Denpasar (Antaranews Bali) - Otoritas Jasa Keuangan menyoroti jumlah agunan yang diambilalih atau "ayda" BPR di Bali melonjak hingga September 2018 mendekati Rp250 miliar atau meningkat 20 persen jika dibandingkan periode sama tahun lalu.
"Kami minta BPR mencermati ayda yang terus meningkat karena itu berpotensi menurunkan modal bank," kata Kepala OJK Regional Bali dan Nusa Tenggara Hizbullah di Denpasar, Minggu.
Ia menjelaskan peningkatan ayda yang tidak terselesaikan dalam jangka waktu satu tahun itu disebabkan oleh penanganan kredit bermasalah atau NPL yang belum optimal.

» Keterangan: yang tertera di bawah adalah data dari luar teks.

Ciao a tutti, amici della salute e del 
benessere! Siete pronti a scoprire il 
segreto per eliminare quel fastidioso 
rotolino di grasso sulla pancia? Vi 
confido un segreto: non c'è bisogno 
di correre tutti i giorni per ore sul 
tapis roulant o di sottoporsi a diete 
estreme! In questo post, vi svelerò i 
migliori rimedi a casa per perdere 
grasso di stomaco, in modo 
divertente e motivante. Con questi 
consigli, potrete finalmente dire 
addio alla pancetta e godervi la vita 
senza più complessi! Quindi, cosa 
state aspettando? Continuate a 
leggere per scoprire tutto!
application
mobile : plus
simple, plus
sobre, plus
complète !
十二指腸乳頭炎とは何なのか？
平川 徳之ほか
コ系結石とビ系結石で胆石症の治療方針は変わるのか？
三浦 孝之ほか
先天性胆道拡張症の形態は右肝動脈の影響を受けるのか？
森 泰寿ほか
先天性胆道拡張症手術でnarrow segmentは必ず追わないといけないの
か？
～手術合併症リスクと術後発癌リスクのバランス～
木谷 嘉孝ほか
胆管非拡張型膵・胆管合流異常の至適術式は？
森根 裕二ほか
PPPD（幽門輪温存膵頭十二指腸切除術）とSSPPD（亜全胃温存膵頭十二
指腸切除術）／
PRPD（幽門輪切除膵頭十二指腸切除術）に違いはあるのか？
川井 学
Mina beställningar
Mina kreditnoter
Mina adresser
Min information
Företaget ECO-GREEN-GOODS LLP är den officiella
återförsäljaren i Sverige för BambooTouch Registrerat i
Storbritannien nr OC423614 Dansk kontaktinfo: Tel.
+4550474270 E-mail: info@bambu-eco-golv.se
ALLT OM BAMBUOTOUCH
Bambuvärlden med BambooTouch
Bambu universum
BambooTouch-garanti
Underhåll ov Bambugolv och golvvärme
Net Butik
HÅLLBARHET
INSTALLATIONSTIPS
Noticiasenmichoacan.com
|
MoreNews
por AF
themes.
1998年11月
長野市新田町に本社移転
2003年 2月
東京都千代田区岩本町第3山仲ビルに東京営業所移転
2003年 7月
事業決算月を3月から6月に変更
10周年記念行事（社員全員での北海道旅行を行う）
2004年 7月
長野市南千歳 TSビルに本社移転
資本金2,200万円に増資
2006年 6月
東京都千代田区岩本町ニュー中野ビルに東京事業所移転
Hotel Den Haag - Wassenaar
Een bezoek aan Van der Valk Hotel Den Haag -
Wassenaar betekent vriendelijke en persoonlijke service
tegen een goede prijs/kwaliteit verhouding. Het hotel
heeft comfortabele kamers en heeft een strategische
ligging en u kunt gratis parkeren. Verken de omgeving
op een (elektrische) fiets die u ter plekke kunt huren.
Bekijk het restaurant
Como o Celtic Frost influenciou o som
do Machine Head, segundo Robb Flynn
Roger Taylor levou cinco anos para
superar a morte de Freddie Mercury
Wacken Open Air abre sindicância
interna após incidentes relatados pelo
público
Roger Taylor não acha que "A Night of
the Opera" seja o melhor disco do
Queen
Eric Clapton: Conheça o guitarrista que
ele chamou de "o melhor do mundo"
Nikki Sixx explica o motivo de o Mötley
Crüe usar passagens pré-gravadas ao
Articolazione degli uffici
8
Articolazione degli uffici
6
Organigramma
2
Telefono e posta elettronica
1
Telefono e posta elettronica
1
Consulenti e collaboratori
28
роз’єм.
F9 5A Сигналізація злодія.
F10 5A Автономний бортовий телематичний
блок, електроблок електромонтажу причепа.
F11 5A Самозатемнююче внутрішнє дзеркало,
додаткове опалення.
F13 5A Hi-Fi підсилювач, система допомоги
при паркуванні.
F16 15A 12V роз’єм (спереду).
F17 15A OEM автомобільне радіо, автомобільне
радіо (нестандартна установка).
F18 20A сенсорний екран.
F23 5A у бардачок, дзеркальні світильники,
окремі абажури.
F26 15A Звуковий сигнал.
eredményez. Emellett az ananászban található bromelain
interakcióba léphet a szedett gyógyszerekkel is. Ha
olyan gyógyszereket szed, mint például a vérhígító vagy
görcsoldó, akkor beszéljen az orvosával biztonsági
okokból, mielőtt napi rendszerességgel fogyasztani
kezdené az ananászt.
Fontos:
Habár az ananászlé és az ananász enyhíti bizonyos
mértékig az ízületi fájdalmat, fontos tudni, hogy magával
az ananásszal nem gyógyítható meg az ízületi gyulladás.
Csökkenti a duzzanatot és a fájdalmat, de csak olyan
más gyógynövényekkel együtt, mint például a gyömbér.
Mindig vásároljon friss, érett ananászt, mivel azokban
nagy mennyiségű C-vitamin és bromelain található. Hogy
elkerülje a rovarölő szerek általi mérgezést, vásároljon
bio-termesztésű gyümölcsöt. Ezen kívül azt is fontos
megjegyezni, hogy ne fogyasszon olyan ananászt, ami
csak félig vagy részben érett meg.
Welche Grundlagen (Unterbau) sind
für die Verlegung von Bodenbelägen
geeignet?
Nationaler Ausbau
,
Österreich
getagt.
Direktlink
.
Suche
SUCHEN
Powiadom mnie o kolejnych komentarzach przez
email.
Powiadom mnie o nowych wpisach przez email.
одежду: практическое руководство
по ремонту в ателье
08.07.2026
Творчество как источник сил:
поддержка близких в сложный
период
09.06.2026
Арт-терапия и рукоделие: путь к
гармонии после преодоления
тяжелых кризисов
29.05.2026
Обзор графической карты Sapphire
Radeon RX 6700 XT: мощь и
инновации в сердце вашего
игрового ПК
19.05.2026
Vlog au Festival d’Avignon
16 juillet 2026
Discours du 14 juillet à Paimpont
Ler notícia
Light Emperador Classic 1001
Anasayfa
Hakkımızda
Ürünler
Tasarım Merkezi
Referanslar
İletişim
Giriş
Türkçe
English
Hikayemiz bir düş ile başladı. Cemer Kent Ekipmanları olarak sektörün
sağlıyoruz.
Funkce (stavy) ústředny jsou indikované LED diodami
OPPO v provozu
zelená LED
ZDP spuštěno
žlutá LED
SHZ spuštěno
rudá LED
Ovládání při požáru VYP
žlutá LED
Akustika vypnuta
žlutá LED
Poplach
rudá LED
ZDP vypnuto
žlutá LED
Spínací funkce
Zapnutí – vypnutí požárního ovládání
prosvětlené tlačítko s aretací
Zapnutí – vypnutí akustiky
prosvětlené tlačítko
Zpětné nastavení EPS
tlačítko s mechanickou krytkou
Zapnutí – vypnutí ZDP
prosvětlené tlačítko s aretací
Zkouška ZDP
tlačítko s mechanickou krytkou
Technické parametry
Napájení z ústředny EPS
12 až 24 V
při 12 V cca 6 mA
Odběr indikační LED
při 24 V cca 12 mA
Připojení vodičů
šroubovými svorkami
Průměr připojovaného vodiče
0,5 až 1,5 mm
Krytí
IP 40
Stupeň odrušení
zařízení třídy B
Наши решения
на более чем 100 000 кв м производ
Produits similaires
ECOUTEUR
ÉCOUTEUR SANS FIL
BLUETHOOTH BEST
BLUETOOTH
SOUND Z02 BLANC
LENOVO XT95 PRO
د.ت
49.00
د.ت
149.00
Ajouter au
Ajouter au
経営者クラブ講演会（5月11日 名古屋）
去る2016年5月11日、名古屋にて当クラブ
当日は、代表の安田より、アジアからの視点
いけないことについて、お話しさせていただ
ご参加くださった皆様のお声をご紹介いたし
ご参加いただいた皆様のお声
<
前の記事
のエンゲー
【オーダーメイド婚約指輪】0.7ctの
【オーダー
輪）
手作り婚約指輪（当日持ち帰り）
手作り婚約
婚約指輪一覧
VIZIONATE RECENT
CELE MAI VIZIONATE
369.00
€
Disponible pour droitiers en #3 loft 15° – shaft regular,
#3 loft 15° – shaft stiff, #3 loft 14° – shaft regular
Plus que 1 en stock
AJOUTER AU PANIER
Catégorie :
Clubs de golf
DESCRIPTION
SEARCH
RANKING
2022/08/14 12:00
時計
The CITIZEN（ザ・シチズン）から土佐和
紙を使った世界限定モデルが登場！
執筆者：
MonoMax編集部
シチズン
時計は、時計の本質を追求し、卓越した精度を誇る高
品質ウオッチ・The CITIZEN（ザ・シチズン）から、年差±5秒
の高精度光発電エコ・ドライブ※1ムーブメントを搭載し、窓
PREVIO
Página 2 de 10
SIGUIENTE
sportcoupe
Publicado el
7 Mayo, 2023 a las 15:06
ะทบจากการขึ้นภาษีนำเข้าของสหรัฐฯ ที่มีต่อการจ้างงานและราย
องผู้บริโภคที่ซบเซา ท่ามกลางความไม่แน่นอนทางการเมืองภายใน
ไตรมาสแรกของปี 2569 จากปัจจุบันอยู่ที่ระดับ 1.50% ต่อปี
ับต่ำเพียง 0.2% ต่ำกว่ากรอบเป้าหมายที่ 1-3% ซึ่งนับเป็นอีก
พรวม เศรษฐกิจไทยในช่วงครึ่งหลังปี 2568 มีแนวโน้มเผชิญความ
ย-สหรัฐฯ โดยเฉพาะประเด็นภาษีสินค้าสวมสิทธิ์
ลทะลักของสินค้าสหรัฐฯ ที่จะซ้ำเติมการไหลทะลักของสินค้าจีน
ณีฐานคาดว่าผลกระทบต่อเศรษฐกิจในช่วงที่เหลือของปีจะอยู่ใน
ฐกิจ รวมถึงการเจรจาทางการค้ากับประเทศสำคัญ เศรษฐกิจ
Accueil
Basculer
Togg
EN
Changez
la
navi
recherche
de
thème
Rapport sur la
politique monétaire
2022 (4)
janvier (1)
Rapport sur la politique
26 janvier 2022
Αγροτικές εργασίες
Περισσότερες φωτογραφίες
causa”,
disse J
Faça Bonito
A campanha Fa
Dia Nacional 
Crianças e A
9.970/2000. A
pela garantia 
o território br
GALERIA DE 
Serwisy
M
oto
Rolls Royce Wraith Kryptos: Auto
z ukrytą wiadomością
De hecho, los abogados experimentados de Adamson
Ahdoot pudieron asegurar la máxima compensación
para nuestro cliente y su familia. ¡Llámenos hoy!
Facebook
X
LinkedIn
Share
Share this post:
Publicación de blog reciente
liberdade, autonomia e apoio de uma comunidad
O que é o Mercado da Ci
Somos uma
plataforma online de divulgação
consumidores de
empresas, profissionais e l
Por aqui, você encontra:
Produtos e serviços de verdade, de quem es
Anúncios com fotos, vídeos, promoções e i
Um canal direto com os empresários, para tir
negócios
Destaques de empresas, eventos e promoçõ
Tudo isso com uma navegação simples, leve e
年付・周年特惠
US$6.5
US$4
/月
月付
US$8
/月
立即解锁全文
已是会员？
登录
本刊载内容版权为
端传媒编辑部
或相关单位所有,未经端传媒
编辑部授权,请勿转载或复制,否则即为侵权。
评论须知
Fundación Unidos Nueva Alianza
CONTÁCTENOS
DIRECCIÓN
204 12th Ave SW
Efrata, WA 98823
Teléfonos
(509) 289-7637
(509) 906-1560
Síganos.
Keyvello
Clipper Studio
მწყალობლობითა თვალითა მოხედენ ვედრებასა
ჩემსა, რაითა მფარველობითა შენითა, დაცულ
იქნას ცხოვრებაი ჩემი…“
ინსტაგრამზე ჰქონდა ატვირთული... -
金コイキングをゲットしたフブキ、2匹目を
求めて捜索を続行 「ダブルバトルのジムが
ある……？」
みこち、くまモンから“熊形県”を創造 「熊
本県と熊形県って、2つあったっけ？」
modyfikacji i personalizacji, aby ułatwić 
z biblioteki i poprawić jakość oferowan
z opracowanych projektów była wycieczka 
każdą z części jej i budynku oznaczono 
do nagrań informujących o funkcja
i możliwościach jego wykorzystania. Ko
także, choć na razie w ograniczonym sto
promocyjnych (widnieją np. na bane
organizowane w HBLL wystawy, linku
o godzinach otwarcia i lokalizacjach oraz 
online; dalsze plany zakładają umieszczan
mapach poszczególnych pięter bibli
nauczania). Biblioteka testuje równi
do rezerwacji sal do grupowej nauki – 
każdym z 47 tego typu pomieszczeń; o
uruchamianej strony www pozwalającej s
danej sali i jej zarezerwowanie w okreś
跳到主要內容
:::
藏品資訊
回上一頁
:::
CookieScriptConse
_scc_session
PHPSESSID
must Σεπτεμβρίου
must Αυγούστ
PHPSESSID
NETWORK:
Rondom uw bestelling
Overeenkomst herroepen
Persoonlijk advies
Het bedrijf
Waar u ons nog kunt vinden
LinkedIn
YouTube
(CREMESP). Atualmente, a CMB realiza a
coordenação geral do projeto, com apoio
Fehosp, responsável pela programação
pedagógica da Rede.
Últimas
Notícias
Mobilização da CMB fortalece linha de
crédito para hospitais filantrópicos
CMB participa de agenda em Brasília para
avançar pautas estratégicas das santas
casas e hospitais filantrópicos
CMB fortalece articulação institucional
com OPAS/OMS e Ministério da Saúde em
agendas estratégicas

Selain itu sulitnya penjualan agunan juga membuat ayda semakin menumpuk dan belum dapat memberikan hasil untuk menutup modal.
Untuk itu Hizbullah mendorong pengurus BPR menyusun rencana aksi yang terukur dan menerapkan mitigasi risiko yang memadai.
Ia juga mendorong pemegang saham perlu memperkuat permodalan tidak hanya untuk memenuhi ketentuan tetapi juga meningkatkan kapasitaa bank dalam menyerap risiko.
"Caranya dengan menambah modal disetor, merger dan atau mencari mitra strategis," ucapnya.
Terkait dengan permodalan, Hizbullah memberi catatan bagi BPR dengan ayda tinggi agar tidak melakukan distribusi laba atau pembayaran deviden kepada pemegang saham, pembagian bonus kepada pengurus dan insentif yang sifatnya nonoperasional.
Catatan itu juga diberikan bagi BPR yang juga modal intinya kurang dari Rp6 miliar, sesuai dengan ketentuan yang harus dipenuhi akhir tahun 2019.
OJK mencatat dari 136 BPR di Bali, 38 persen di antaranya atau sekitar 51 BPR memiliki modal inti terbatas di bawah Rp6 miliar.
"Itu memberi dampak krusial bagi BPR seperti pengelolaan SDM yang tidak optimal dan lemahnya keunggulan bersaing dengan lembaga jasa keuangan lain," ucapnya.